Anche dopo il 31 ottobre 2020 la pratica del rilascio di certificati di origine Eur1, EurMed o ATR previdimati può proseguire, anche se gli stessi dovranno essere stampati dagli operatori sui modelli cartacei standard utilizzando un nuovo applicativo messo a disposizione dalle Dogane. In alternativa, resta sempre primario il raggiungimento, da parte degli operatori, dello status di esportatori autorizzati all’autodichiarazione di origine preferenziale direttamente in fattura.
A partire, dunque, dal 10 novembre 2020 in via sperimentale e, poi, a regime dal 19 gennaio 2021, la stampa dei certificati dovrà avvenire utilizzando un nuovo sistema informatico in uso presso l’interfaccia dogane/operatori AIDA. In buona sostanza, a quanto si apprende dalla circolare n. 42/D/2020 dell’Agenzia delle Dogane e dei monopoli (ADM), gli operatori potranno continuare a richiedere il modello Eur1 previdimato, che però dovrà essere stampato in maniera uniforme da tutti i players del mercato, a tal fine generandosi una maschera sul sistema AIDA conforme peraltro ai dati di origine (e non solo) dichiarati nelle bolle doganali di esportazione.
Con questa soluzione, l’ADM di fatto abbandona i propositi di modifica del regime di rilascio degli Eur1 che, nell’ultimo anno, avevano agitato non poco il mercato.
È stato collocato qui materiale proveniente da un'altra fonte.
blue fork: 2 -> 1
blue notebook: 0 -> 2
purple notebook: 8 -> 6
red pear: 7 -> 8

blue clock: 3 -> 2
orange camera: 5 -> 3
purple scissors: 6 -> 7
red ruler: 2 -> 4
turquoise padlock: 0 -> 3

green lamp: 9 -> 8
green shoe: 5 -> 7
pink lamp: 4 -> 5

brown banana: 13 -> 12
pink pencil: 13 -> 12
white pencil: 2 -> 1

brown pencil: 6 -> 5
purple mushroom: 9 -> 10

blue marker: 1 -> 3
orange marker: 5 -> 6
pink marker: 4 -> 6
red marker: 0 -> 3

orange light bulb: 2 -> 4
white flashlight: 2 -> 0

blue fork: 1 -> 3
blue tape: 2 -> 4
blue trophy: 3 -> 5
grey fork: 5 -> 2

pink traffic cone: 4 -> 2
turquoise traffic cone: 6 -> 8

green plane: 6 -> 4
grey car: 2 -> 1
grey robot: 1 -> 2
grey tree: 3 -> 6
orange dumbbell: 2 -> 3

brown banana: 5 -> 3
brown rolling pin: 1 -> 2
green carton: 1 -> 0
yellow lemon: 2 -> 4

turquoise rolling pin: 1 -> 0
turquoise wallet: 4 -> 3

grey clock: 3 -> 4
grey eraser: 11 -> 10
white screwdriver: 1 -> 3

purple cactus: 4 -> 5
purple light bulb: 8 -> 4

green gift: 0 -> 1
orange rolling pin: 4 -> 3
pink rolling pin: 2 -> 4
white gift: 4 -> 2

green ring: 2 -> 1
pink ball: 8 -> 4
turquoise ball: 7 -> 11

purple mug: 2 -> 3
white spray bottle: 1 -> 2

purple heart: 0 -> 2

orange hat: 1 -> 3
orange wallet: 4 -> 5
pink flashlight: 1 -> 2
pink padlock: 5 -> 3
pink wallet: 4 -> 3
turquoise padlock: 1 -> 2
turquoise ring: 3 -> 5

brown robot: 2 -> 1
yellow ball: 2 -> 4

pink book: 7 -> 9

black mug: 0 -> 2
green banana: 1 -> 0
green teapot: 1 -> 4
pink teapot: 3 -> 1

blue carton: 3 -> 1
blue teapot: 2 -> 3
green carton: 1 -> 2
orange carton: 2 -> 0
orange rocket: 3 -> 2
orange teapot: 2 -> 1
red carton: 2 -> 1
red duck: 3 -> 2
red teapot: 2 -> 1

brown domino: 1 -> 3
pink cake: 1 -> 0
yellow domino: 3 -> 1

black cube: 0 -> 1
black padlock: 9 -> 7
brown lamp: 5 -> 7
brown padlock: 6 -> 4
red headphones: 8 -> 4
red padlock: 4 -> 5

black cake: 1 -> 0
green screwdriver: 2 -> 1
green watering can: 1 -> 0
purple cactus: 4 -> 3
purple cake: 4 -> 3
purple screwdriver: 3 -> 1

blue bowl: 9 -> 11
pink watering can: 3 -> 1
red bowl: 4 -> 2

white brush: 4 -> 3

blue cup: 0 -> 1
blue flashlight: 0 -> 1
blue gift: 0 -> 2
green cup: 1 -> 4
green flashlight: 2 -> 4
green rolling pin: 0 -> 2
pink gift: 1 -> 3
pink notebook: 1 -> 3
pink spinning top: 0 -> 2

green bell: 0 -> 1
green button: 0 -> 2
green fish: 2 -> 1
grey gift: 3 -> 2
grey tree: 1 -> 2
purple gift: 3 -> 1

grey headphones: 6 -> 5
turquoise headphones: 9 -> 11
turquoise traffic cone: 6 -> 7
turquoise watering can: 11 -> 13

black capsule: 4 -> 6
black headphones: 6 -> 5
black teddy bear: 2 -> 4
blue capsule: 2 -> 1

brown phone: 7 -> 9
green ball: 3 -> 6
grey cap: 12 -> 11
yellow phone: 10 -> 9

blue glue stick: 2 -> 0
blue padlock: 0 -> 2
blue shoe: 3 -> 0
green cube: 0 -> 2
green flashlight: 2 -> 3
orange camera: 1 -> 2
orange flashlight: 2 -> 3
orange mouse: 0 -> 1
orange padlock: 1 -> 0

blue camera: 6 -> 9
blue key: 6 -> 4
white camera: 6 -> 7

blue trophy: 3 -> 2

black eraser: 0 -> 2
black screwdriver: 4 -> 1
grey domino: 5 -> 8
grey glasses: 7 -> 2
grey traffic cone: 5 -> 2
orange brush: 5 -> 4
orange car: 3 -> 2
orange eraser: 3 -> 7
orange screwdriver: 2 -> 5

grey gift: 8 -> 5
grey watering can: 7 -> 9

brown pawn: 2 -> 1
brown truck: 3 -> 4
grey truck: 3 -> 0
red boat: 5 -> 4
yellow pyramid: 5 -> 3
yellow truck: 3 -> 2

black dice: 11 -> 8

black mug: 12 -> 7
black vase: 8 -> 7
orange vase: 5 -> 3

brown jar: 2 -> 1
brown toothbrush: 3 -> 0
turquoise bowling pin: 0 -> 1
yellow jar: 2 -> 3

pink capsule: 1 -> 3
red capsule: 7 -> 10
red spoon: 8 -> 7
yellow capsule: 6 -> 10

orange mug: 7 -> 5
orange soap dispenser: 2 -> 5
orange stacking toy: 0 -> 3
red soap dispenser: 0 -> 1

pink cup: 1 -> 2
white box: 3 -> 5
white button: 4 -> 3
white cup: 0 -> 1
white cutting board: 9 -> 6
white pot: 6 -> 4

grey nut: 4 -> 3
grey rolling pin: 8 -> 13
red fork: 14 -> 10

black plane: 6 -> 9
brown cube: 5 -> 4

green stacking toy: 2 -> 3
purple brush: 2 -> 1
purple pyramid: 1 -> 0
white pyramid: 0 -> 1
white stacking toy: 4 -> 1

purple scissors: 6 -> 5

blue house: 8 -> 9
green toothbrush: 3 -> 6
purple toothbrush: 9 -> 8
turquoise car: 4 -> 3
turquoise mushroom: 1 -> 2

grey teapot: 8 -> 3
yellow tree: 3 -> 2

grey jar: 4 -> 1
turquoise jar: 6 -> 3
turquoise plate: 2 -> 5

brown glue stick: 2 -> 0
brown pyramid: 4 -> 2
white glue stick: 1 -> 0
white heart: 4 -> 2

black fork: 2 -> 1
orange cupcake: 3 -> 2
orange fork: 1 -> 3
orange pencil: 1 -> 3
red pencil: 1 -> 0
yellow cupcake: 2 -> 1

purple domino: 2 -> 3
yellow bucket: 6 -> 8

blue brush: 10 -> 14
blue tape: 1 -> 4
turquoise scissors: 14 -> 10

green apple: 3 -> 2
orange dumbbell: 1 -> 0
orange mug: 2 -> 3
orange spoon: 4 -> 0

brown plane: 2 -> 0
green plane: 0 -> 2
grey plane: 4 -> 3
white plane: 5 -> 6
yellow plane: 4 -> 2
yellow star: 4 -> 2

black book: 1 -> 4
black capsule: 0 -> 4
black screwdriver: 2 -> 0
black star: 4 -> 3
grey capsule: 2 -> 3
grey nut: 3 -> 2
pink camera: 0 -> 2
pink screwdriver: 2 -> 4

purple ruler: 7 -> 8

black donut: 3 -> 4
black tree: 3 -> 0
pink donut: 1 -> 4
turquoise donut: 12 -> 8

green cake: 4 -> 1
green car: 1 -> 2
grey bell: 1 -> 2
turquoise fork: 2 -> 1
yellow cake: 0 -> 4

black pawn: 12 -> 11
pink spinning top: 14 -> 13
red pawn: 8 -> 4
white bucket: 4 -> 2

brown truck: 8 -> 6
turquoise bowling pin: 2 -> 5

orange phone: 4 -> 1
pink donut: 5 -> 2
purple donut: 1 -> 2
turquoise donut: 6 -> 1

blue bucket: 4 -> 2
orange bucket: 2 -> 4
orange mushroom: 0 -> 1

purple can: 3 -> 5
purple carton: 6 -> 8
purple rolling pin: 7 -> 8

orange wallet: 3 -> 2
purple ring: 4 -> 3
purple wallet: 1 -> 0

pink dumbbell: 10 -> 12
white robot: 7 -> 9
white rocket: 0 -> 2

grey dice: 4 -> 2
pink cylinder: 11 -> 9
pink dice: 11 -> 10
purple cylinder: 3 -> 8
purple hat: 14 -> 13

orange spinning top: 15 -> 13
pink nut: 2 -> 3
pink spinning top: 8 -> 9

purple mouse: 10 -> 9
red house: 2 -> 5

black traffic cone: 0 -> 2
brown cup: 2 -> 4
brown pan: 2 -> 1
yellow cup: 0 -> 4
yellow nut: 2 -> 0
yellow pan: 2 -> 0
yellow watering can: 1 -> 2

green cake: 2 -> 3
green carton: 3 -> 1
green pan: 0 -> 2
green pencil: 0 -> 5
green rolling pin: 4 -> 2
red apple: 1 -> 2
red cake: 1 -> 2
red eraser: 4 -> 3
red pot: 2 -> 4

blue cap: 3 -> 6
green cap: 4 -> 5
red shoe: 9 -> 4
Con i precedenti indirizzi, infatti, gli esportatori che avessero inteso richiedere un certificato di origine preferenziale avrebbero dovuto farne esplicita e motivata istanza, sostenuta da un set documentale e informativo idoneo a mettere l’Ufficio nelle condizioni del rilascio. Questo processo, senz’altro più conforme al rigido disposto unionale e, se si vuole, più in linea con il sistema generale dei procedimenti amministrativi, si scontrava però con una realtà operativa molto rapida e pratica, per cui le merci in partenza e magari già in carico su un mezzo non possono attendere eventuali rallentamenti nei processi di valutazione di un’istanza. Per tale ragione, storicamente, si è ricorso alla pratica degli Eur1 previdimati, grazie alla quale gli spedizionieri potevano (possono e potranno) ritirare i certificati firmati “in bianco”, compilarli con i dati di legge e porli a corredo della spedizione in partenza.
Con il nuovo innesto informatico con cui il certificato è richiesto e generato in automatico, però, la pratica subisce un ulteriore upgrade, anche se, precisa la Dogana, “la procedura in questione interviene sulla mera modalità di richiesta della certificazione e sulla modalità di compilazione da parte dell’operatore economico, restando invariati i modelli ed i formulari attualmente previsti in materia di certificazione dell’origine delle merci e le modalità - ordinaria o “previdimata” - di rilascio del certificato da parte dell’Ufficio delle Dogane”.
La generazione automatica dei certificati, peraltro, elimina il rischio di possibili non corrispondenze tra i dati presenti nella dichiarazione doganale e quelli contenuti nella certificazione dell’origine delle merci, oltre a permettere, si suppone, l’esecuzione di migliori e maggiori controlli. È dubbio, forse, l’effetto che tale processo avrà sui certificati destinati a Paesi sensibili, che accettano certificati solo se compilati secondo certi formalismi: in questo senso, sarebbe preferibile che l’uso dei format sia adattabile alle esigenze del caso, solo per evitare problemi alle imprese nazionali.
Il parziale dietrofront delle Dogane, però, non deve distogliere l’attenzione, questa volta condivisa tra amministrazioni e mercato, dal bersaglio grosso rappresentato dal superamento dell’utilizzo dei certificati. Questo può essere raggiunto modificando, assai lentamente, gli accordi internazionali e, nel breve periodo, dall’ottenimento da parte delle imprese dello status di esportatore autorizzato, l’unico che veramente consente di prescindere da ogni forma di certificazione cartacea, snellendo i flussi di origine nell’ottica dell’efficienza e della piena consapevolezza.